Изменить размер шрифта - +
 — Я так и знал, что нет. Чем же ты им обязана? Почему пришла именно ты? Весной я обещал тебе: пусть Хервар поможет нам — и он не войдет в Империю, пока сам не попросит. Теперь я повторяю свое обещание. — Настало молчание. Снаружи сочился холод. — Что ж, — печально молвил Сидир, — прими от меня хотя бы одно: останься здесь. В моей палатке. Дония, пусть другие… Не ходи в бой. Сохрани себе жизнь. Потом можешь уйти, если захочешь. Но я надеюсь найти тебя здесь, когда вернусь.

Она подняла к нему лицо, и он увидел, что печаль прошла, словно тень облака, и гордость восторжествовала вновь.

— А ты бы остался? — с вызовом спросила она. — Благодарю тебя — нет. И будто радуга просияла в тучах: — Давай простимся с тобой как друзья.

Она махнула мужчинам рукой. Те кивнули, поднялись и вышли из палатки. Она тоже встала, но лишь затем, чтобы опустить дверное полотнище. Оно с легким шорохом упало, и в палатке стало сумрачно.
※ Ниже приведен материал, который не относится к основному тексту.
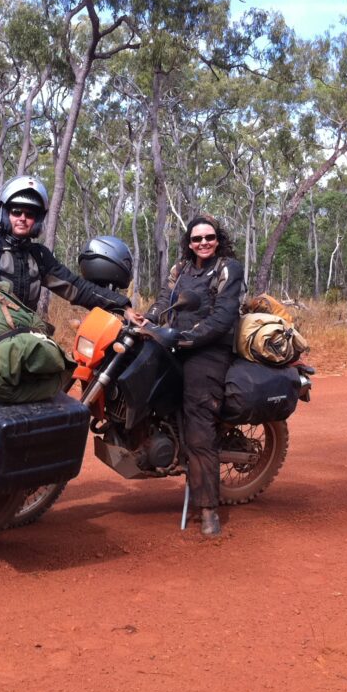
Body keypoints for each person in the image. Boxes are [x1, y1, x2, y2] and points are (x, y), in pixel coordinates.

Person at [146, 214, 244, 536]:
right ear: (189, 243)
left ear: (218, 239)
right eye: (196, 239)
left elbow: (223, 317)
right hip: (177, 341)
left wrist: (185, 338)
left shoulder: (227, 268)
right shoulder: (181, 269)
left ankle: (208, 508)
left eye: (209, 237)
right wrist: (146, 322)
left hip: (210, 349)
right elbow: (164, 301)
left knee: (199, 417)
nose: (203, 243)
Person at [0, 175, 142, 323]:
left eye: (29, 214)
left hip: (24, 333)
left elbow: (76, 288)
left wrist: (122, 305)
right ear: (5, 213)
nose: (22, 218)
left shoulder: (39, 256)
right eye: (16, 211)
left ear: (37, 220)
Дония обернулась к Сидиру…

Должно быть, поцелуй был коротким. Сидир не уловил этого. И не понял, сколько времени просидел, глядя им вслед, когда они уже давно исчезли из виду.

Наконец к нему отважился обратиться его денщик, седой бароммский сержант.

— Подать воеводе коня? Скоро начнется бой.

— Да! — встрепенулся Сидир, отметив, что крикнул слишком громко. — Поехали. Холодно чертовски.

Сев в седло, он продолжал бороться с собой. Что он, околдован? Нет, цивилизованные люди не верят в чары и в фей. Каждый мужчина, чтобы стать мужчиной, должен перерасти эту… жеребячью дурь. Нет, не так-то это просто — ведь жеребец никогда не позволит, чтобы какая-нибудь кобыла стала для него ясным солнышком, вокруг которого вертится весь мир… «Дония, прекрасное исчадие ада, как же я-то допустил такое? Пусть бы она лучше погибла сегодня. Пусть её убьют, дьяволова кобылица, разбойничий бог, или пусть убьют меня… все равно кого, лишь бы был какой-то конец.

Но пока он может держать меч, он обязан исполнять свой долг».

Сидир выехал на берег реки. И через минуту, обозревая окрестности, кое-как вернулся к действительности.

Его армия приближалась к месту, от которого река поворачивала на восток. Сверху Сидир видел оба войска. Берег спадал вниз кручами и наносными откосами, из-под снега торчала рыжая глина и обледенелые сучья. Около половины бароммской конницы стояло по обоим берегам, и кони казались темными пятнами среди сверкающей стали, ярких плащей и флагов. Крохотные фигурки рогавикских конников, разбросанные вдали на равнине, напоминали жуков.

Снег с реки то ли смели, то ли растопили, обнажив неровный серый лед. Справа надвигалась имперская армия — цокала копытами кавалерия, топала пехота, дребезжали пушки, и все перекрывала мерная дробь барабанов. Полки держали строй — их ровные квадраты, окутанные паром от дыхания, двигались вплотную друг за другом. Острия пик вздымались и падали над головами, словно волны неудержимого прилива. «Мои непобедимые сыновья, — мелькнуло у Сидира, — а Империя — их мать».

Слева вдалеке возвышался Рог Нецха, ледяная крепость, ощетинившаяся множеством копий, сверкавших на солнце. По краям острова группами собрались рогавики. Дальше, через просвет шириной в полмили, стояло их основное соединение. Нет, с презрением подумал Сидир, нельзя же называть «соединением» сборище котов и кошек.

Видимо, у них все же хватило ума признать, что их конница не устоит против бароммской, потому что верховых он не видел. Зато некоторые из тех нескольких сотен, что стояли у острова, держали на сворках собак. Эти псы и раньше стоили его армии многих потерь и, так же как их дикие хозяева, вызывали невольный страх у каждого цивилизованного человека. Длинные рогавикские луки тоже доставляют много хлопот.